THE MISMEASURE OF WOMAN

by Carol Tavris

Pub Date: March 1st, 1992
ISBN: 0-671-66274-0
Publisher: Simon & Schuster

Social psychologist Tavris (Anger: The Misunderstood Emotion, 1983) unveils society's systemic and often unconscious definition of the male as the norm against which women must measure up or be found deficient—a provocative and thought-provoking look at how sexism persists today. That women have lower self-esteem than men, are less self- confident, are more likely to repress their anger, and are more open to their feelings: these are societal truisms analyzed in every women's magazine in the country, Tavris says, as she points out that the question of how women compare to men has long held scientific researchers, doctors, psychologists and, today, cultural feminists in thrall.
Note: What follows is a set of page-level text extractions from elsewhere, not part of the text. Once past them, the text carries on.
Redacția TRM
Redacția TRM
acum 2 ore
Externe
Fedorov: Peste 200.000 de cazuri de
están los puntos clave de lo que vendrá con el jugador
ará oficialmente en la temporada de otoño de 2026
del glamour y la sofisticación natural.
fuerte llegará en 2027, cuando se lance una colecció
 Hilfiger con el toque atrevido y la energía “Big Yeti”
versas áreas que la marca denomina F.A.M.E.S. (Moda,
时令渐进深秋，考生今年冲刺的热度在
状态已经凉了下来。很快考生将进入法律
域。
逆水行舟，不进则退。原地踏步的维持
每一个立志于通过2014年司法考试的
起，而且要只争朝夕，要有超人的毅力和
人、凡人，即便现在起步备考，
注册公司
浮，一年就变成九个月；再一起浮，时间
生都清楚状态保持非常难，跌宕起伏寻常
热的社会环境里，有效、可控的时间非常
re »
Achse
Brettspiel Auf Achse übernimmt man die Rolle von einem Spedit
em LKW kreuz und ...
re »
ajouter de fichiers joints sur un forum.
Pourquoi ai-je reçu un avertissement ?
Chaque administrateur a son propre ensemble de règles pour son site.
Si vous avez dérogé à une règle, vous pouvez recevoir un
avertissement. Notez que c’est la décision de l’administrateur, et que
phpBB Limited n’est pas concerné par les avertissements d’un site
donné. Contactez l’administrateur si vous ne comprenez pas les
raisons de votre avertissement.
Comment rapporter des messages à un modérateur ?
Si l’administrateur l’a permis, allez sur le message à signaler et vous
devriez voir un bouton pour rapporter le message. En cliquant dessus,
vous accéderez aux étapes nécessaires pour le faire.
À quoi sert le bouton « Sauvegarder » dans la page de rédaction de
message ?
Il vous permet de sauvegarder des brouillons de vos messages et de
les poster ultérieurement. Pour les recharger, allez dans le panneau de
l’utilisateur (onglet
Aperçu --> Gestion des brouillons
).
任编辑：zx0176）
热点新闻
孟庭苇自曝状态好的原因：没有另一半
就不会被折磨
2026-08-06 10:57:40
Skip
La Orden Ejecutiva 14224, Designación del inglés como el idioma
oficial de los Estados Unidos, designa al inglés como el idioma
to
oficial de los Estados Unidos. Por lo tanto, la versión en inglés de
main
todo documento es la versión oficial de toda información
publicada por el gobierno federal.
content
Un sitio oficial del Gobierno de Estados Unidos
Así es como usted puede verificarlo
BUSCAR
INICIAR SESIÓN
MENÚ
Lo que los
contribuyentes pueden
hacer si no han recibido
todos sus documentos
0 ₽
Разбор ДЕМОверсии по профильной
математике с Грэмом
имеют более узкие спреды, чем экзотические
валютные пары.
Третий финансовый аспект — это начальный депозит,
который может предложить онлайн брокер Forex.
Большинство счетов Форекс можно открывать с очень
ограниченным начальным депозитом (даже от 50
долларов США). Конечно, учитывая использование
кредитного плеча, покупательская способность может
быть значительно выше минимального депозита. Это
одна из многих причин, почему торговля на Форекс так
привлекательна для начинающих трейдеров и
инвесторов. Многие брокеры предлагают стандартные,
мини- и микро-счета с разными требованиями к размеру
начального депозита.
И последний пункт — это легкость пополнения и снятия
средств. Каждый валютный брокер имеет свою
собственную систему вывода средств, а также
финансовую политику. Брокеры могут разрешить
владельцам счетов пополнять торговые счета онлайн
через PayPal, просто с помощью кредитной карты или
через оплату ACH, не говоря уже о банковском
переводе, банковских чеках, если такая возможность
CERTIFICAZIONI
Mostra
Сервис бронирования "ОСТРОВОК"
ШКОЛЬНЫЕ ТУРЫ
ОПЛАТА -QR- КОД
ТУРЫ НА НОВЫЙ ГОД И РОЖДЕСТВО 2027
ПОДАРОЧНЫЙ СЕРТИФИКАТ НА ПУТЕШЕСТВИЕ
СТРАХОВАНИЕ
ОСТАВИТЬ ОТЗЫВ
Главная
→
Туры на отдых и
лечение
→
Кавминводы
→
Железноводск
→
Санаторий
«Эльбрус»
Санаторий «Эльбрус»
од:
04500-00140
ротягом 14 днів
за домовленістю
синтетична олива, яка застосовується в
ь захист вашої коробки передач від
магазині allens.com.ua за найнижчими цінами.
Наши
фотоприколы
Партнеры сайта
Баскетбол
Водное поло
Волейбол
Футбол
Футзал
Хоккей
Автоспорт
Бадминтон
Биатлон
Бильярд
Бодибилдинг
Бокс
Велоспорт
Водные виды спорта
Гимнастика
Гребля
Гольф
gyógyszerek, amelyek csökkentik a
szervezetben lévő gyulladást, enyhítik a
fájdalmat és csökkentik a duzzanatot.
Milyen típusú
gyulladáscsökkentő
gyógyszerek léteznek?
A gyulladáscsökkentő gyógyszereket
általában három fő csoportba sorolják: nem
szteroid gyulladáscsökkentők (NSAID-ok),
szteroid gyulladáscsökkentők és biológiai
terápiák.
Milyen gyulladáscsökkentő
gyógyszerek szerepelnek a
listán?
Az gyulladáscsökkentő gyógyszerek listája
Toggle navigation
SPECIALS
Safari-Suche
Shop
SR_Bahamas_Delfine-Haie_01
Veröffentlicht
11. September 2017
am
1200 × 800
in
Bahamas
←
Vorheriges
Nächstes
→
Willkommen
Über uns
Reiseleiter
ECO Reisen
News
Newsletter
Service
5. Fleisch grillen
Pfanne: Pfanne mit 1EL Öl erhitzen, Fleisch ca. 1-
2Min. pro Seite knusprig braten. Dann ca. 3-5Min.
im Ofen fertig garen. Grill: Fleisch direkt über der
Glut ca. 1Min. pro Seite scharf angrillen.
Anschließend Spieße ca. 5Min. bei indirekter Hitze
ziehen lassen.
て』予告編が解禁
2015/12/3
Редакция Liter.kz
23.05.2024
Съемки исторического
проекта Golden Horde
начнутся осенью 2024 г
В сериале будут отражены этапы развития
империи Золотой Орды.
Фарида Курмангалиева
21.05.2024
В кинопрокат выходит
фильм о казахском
What is nearly always missed in such comparisons, the author adds, is that women are being compared, positively or negatively, to a male ``norm''—thus advancing an erroneous assumption of ``opposites'' and, in negative comparisons, pathologizing normal female ways of being. Illustrating her premise by pointing out the unlikelihood of finding a bookstore filled with manuals aimed at helping men overcome their tendency to be more conceited than women, to assess their abilities less realistically than women, or to have more difficulty than women in maintaining attachments, Tavris analyzes how the treatment of normal female processes as abnormal (physical reactions to menstruation become a ``syndrome'' that debilitates; women floundering under society- caused difficulties combining child care and work are diagnosed as ``depressed''; workers' time off for pregnancies is shoved into the category of ``disability leave''; cultural feminists' belief in women's ``natural'' superiority allows men to proceed, unquestioned, with their own ``natural'' careerist lives) cripple efforts toward true equality and mutual enhancement between the sexes. Greater awareness of the diversity of ``normal'' human behaviors is needed, Tavris says, if we are to view one another with unblinkered eyes. The author's unusual ability to winnow out such deeply imbedded errors in thinking makes this an especially important, stimulating, and timely work, and an excellent complement to Susan Faludi's Backlash (1991).